Mr Sunak extended the main employment support schemes to the end of September. The most significant of these, the coronavirus job retention scheme (CJRS – furlough scheme), was covering 4.7 million employments at the end of January with a cumulative cost of nearly £54 billion. According to the Chancellor, the government’s total pandemic-related spending during 2020/21 and 2021/22 will amount to £407 billion. To put that figure into context, it is £14 billion more than the total amount that income tax will produce over the same two years, according to the Office for Budget Responsibility (OBR).

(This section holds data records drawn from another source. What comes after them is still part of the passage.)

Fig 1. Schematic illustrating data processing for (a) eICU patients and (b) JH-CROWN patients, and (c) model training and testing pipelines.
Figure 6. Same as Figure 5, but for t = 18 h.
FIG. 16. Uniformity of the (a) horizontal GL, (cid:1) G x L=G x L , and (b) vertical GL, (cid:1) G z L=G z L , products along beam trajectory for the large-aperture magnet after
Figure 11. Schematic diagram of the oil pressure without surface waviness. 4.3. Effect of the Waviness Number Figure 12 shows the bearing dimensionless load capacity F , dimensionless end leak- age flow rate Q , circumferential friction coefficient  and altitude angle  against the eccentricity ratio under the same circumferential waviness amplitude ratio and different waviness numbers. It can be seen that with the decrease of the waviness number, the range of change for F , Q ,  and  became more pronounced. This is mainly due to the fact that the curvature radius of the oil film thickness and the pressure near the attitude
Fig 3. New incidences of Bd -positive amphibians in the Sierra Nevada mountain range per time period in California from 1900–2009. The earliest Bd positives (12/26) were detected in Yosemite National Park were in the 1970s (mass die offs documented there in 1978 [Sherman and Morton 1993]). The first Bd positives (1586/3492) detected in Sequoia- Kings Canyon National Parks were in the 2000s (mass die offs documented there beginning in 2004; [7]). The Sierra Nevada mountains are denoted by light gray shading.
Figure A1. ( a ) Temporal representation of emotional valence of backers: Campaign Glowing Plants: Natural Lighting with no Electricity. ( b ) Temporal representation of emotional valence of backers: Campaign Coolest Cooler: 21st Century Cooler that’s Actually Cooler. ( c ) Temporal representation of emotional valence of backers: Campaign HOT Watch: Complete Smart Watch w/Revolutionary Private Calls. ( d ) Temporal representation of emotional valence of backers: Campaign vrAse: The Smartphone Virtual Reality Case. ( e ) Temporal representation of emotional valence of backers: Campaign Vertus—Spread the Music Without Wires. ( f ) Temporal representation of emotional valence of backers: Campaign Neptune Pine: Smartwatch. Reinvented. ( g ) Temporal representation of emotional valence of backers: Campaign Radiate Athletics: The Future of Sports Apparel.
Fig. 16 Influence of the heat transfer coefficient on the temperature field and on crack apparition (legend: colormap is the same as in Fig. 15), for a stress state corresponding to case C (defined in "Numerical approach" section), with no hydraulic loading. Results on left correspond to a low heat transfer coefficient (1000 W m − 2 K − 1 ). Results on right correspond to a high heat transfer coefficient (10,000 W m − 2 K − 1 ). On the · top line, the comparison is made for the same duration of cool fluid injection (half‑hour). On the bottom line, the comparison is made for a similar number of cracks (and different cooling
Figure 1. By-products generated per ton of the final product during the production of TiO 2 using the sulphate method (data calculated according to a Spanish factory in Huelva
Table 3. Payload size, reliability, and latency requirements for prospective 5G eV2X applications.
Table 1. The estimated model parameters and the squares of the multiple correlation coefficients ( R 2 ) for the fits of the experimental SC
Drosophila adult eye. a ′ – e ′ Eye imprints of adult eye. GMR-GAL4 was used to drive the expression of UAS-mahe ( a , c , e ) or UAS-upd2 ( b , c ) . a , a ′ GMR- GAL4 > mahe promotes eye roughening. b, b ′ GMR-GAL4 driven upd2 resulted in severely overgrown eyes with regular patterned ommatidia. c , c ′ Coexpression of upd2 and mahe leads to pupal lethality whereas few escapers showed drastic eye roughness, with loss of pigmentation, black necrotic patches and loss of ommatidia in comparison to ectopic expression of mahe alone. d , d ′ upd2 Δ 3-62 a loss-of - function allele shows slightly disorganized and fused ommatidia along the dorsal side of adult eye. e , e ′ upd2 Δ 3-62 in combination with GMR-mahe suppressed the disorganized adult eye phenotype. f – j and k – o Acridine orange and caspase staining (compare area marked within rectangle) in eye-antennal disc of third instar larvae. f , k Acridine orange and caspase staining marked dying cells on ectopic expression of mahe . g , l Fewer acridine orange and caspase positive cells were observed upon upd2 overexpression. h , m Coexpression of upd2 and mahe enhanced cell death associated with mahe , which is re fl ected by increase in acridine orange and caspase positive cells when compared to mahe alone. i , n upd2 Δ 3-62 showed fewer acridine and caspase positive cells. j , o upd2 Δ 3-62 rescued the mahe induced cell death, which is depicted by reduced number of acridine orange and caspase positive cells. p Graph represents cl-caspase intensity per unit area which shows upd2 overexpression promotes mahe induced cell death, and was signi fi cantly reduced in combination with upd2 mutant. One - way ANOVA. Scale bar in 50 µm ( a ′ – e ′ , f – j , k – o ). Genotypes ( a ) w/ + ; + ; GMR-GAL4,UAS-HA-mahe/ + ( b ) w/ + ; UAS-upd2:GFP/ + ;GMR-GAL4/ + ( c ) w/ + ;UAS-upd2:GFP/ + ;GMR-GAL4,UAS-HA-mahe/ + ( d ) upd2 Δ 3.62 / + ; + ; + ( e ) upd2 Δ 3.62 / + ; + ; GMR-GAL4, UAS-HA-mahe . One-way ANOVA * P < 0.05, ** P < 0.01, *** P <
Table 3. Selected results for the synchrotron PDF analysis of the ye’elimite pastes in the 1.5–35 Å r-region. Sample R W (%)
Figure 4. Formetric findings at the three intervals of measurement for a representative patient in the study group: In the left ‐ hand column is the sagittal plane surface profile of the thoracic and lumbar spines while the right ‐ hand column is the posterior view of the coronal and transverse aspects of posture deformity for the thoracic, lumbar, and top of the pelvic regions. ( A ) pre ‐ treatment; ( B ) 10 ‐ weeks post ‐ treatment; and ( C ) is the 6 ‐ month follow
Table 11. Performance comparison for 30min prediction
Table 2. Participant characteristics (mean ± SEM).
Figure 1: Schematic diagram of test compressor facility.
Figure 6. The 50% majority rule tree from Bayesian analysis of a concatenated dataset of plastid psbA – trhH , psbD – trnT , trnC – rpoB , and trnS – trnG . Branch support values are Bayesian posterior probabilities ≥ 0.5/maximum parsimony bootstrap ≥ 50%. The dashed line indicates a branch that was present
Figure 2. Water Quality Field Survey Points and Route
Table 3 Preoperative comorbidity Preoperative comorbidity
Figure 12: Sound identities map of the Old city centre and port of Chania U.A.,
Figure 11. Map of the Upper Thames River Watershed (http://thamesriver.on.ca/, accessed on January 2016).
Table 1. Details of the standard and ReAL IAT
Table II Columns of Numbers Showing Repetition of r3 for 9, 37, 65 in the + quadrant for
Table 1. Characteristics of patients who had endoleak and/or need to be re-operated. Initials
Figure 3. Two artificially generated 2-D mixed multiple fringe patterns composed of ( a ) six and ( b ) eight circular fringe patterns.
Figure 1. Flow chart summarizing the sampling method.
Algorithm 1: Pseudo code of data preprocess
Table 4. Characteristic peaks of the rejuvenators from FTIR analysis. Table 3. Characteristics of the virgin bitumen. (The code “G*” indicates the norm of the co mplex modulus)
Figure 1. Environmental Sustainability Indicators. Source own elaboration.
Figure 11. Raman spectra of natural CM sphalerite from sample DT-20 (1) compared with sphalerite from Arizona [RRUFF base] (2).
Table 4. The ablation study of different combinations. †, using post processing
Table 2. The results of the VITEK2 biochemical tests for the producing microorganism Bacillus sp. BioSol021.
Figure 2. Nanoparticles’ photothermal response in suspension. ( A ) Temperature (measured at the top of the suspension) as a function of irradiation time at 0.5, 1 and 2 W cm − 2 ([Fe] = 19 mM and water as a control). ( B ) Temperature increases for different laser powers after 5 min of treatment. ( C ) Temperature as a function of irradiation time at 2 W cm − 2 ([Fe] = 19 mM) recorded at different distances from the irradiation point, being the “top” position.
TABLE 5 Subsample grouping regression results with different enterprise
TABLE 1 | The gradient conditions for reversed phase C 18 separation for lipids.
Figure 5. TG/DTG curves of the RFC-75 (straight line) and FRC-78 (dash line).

Such spending has left a hole in the UK’s public finances that the Chancellor has regularly said must be addressed. However, many outside bodies, from the International Monetary Fund to the Institute for Fiscal Studies, have told him that now is not the time to raise taxes. Their argument is that he should only address the deficit (£355 billion in 2020/21) once the economic recovery is firmly entrenched. In this Budget, Mr Sunak has largely followed that cautious advice, initially limiting his tax rises to the old stealth option of freezing most personal tax allowances and bands until 2026. However, from 2023 he has been bolder, with no less than a 6% increase in the rate of corporation tax. More changes may be aired on 23 March 2021, so-called ‘Tax Day’.